Construction project managers are under growing pressure to deliver projects faster, smarter, and with tighter margins—while managing increasing technical and logistical complexity. Traditional progress monitoring methods, such as manual site walks, photo logs, and subjective status reports, are slow, inconsistent, and often reveal issues only after delays and cost overruns have already occurred. AI-powered drone monitoring is changing that reality, offering a smarter, faster, and more objective way to track construction progress in real time.

This course introduces construction professionals to the rapidly evolving world of AI-enabled drone monitoring systems and how they are transforming progress tracking, work verification, and decision-making on construction projects. You will learn how drones equipped with high-resolution cameras capture complete, repeatable site imagery, and how artificial intelligence automatically analyzes that data to measure progress, identify discrepancies, and flag potential risks. When integrated with Building Information Models (BIM) and project schedules, these systems deliver clear, actionable insights rather than static photos or subjective reports.

Real-world implementations have shown 80–90% reductions in time spent on progress documentation, earlier detection of schedule and sequencing issues, and more reliable progress verification that minimizes payment disputes between owners and contractors. The result is improved transparency, faster corrective action, and greater confidence in project reporting.

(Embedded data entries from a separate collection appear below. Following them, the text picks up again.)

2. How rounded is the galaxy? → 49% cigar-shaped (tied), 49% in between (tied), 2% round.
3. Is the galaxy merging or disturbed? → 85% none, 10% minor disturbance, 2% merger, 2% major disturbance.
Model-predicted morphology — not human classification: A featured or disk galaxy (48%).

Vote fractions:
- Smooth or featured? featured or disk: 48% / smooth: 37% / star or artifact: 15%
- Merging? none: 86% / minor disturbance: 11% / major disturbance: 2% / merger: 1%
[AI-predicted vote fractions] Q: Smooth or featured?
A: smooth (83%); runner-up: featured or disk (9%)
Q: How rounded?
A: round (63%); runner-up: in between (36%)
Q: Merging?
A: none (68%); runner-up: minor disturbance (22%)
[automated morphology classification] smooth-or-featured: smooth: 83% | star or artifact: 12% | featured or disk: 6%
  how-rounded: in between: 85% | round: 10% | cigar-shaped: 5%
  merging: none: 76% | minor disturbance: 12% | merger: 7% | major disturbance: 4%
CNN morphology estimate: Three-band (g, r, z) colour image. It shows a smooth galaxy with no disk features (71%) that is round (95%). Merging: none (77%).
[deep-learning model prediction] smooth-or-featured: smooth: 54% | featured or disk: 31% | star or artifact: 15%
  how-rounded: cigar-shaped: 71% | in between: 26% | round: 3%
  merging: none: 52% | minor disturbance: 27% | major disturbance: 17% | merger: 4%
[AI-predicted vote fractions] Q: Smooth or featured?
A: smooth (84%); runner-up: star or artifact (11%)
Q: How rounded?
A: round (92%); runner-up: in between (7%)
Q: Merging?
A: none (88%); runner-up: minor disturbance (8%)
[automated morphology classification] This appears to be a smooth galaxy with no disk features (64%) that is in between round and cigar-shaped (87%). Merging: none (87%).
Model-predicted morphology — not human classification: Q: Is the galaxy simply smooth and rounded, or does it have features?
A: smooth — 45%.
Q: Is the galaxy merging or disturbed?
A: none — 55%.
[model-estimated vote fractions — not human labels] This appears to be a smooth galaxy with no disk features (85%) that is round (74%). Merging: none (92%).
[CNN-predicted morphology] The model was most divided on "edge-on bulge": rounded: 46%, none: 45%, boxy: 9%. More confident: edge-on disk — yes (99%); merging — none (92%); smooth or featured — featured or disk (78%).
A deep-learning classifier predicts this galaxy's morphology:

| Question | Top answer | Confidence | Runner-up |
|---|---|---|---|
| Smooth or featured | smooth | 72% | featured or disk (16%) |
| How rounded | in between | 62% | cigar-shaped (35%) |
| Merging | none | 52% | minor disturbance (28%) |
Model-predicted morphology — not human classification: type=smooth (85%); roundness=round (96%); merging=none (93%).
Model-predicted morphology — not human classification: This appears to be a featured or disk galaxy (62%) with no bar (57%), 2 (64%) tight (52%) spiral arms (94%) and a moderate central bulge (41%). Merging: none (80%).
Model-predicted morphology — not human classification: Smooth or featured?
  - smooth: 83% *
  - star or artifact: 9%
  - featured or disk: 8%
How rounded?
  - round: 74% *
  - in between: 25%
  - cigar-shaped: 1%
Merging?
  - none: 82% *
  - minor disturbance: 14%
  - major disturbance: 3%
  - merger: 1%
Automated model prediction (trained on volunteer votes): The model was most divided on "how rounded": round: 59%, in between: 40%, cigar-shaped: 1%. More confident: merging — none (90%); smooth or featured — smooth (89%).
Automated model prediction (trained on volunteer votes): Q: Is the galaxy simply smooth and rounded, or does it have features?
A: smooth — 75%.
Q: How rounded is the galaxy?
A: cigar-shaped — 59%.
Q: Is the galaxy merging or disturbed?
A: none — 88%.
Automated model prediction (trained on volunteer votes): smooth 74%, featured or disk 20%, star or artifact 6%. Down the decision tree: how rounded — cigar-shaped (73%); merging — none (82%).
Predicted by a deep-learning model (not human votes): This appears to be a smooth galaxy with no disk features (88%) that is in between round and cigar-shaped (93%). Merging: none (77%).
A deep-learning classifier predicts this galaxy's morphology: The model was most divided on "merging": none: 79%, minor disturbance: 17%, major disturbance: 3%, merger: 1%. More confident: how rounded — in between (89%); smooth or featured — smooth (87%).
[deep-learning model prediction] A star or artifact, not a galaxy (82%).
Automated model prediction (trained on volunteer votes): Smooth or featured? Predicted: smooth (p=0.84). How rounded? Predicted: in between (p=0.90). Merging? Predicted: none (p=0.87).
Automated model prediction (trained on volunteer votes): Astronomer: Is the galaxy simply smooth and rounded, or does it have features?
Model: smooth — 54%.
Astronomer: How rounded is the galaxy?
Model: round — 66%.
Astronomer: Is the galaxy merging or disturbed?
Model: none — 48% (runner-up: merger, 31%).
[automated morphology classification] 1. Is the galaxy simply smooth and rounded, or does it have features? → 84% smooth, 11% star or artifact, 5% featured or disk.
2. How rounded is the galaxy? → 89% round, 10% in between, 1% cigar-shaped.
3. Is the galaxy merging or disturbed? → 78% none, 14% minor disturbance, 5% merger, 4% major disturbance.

Designed to connect advanced technology with practical field application, this course covers drone platforms and sensors, flight planning and site coverage strategies, computer vision and deep learning fundamentals, BIM-based progress validation, and seamless workflow integration. Case studies from high-rise developments, transportation infrastructure, and industrial projects demonstrate how organizations are successfully deploying these tools—and the lessons learned along the way.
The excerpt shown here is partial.